Crudite, Hamantaschen, and Japanese Kaiseki: Dishes We’re Digging This Week


This week, our gluttonous exploits have taken us up to Harlem, out to Bushwick, and to many places in between, where we’ve feasted on Ethiopian food, Japanese kaiseki, and a traditional Purim treat. Here are five dishes we’ve been digging around town.

Finocchi al forno at Union Pizza Works, 423 Troutman Street, Brooklyn, 718-628-1927
We’re unconvinced that Union has the pizza prowess to knock off Roberta’s when it comes to pie supremacy in Bushwick, but we’ll be back to give it another shot thanks to one of the appetizers. Vaguely anise-y fennel is baked soft in the oven under a coating of creamy bechemel; the dish hits the table bubbling seductively. You’ll want crusts of bread to sop up the rest of the sauce.

Fresh botan shrimp and sea urchin at Kyo Ya, 94 East 7th Street, 212-982-4140
This best way to approach this seasonal kaiseki restaurant is to call ahead for the full kaiseki experience, an eight-, nine-, or ten-course hyperseasonal and metered tasting menu that exhibits this spot’s masterful work. But if you do drop in for just a dish or two, order the botan shrimp and sea urchin, a beautifully plated mixture of shimeji mushrooms, tongues of sea urchin, and salmon roe in a light, tangy, wasabi-spiked kuzu sauce.

Hamantaschen at Breads Bakery, 18 East 16th Street, 212-633-2253
Purim is this weekend, and so Breads is baking up scads of hamantaschen, the filled three-corner pastries that are traditional accoutrements to the holiday. While the bakery makes a formidable poppy seed variety, our favorite is the less-traditional marzipan, a bittersweet almond-infused bite that reminds us of breakfast croissants.
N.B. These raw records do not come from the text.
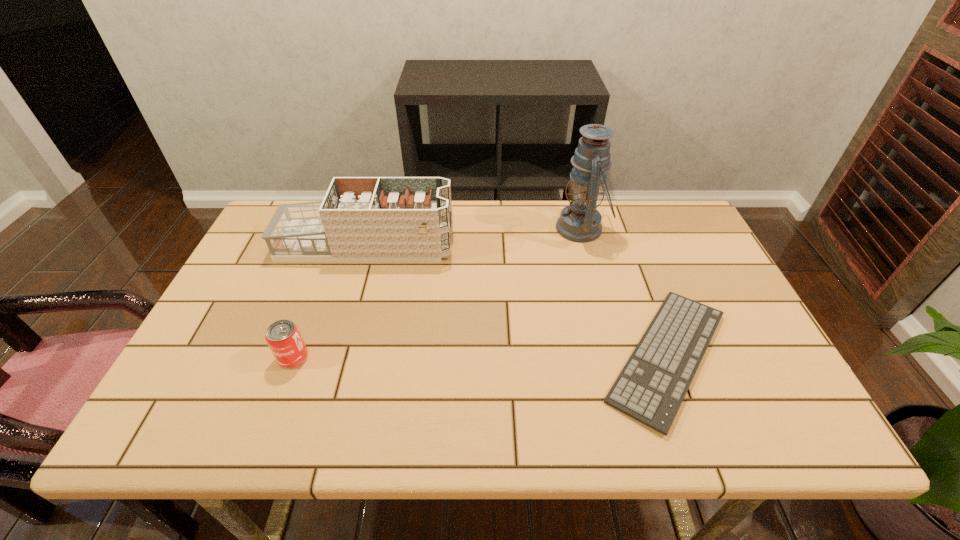
Find the location of a particular element. The image size is (960, 540). lantern that is at the far edge is located at coordinates (580, 222).

I want to click on dollhouse at the far edge, so 360,218.

You are a GUI agent. You are given a task and a screenshot of the screen. Output one action in this format:
    pyautogui.click(x=<x>, y=<y>)
    Task: Click on the object situated at the near edge
    
    Given the screenshot: What is the action you would take?
    pyautogui.click(x=651, y=387)

Locate an element on the screen. This screenshot has width=960, height=540. object present at the left edge is located at coordinates (360, 218).

At what (x,y) coordinates should I click in order to perform the action: click on object that is at the right edge. Please return your answer as a coordinate pair (x, y). The height and width of the screenshot is (540, 960). Looking at the image, I should click on (651, 387).

Locate an element on the screen. object that is at the far left corner is located at coordinates point(360,218).

Image resolution: width=960 pixels, height=540 pixels. Find the location of `object that is at the near right corner`. object that is at the near right corner is located at coordinates (651, 387).

The width and height of the screenshot is (960, 540). I want to click on vacant space at the far edge, so click(505, 202).

Where is `vacant region at the near edge`? The height and width of the screenshot is (540, 960). vacant region at the near edge is located at coordinates (705, 441).

Locate an element on the screen. vacant region at the left edge of the desktop is located at coordinates (168, 394).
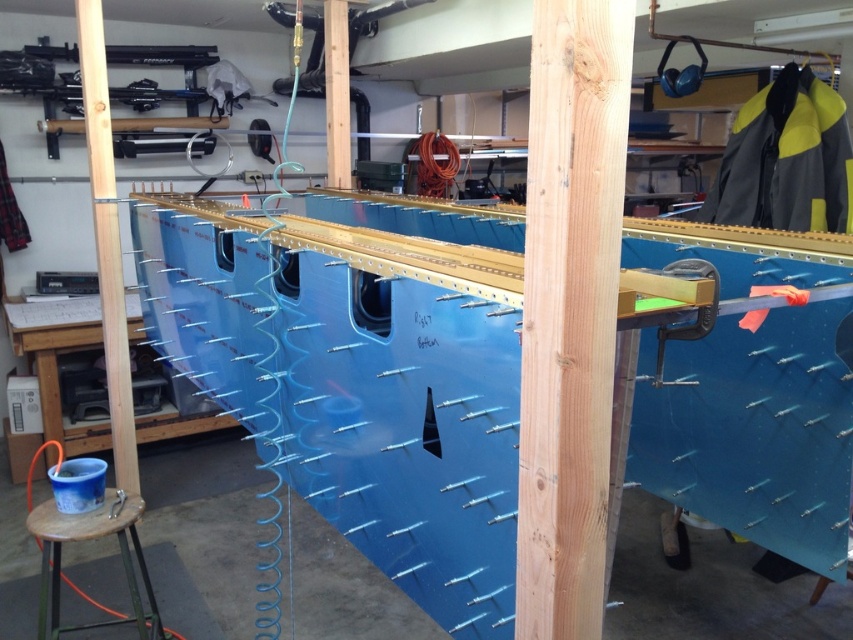
Question: Does wooden beam at center appear under brown wooden stool at lower left?

Choices:
 (A) yes
 (B) no

Answer: (B)

Question: Which object is closer to the camera taking this photo?

Choices:
 (A) wooden beam at center
 (B) blue plastic bucket at lower left
 (C) natural wood beam at center

Answer: (C)

Question: Which point is closer to the camera taking this photo?

Choices:
 (A) (53, 362)
 (B) (51, 608)

Answer: (B)

Question: Is wooden beam at center further to camera compared to brown wooden stool at lower left?

Choices:
 (A) no
 (B) yes

Answer: (B)

Question: Which point appears closest to the camera in this image?

Choices:
 (A) (57, 600)
 (B) (85, 8)
 (C) (96, 442)

Answer: (A)

Question: Can you confirm if natural wood beam at center is positioned above brown wooden stool at lower left?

Crudite and dips at General Assembly, 360 Park Avenue South, 212-951-7111
The Flatiron’s Hurricane Club has evolved into a shiny new neighborhood bistro, and among the steak frites and obligatory burger, you’ll find a section of vegetables and dips that will, at the very least, help convince you that spring really is just around the corner. We’re partial to the sweet fava-avocado and the smoked tomato and white bean blend, which is reminiscent of hummus (though a bit more mild).

Vegetarian combination at Zoma, 2084 Frederick Douglass Boulevard, 212-662-0620
New York’s not exactly teeming with great Ethiopian food, so this Harlem spot is shines brightly, and it’s worth making a destination. We love the lamb dishes here, and the beef kitfo is a great order, too, but it’s the vegetarian platter that’s really the star. Zoma’s stewed red lentils, chickpeas, and split peas boast varying levels of spice; scoop them up with sour injera flatbread and wash them down with a beer.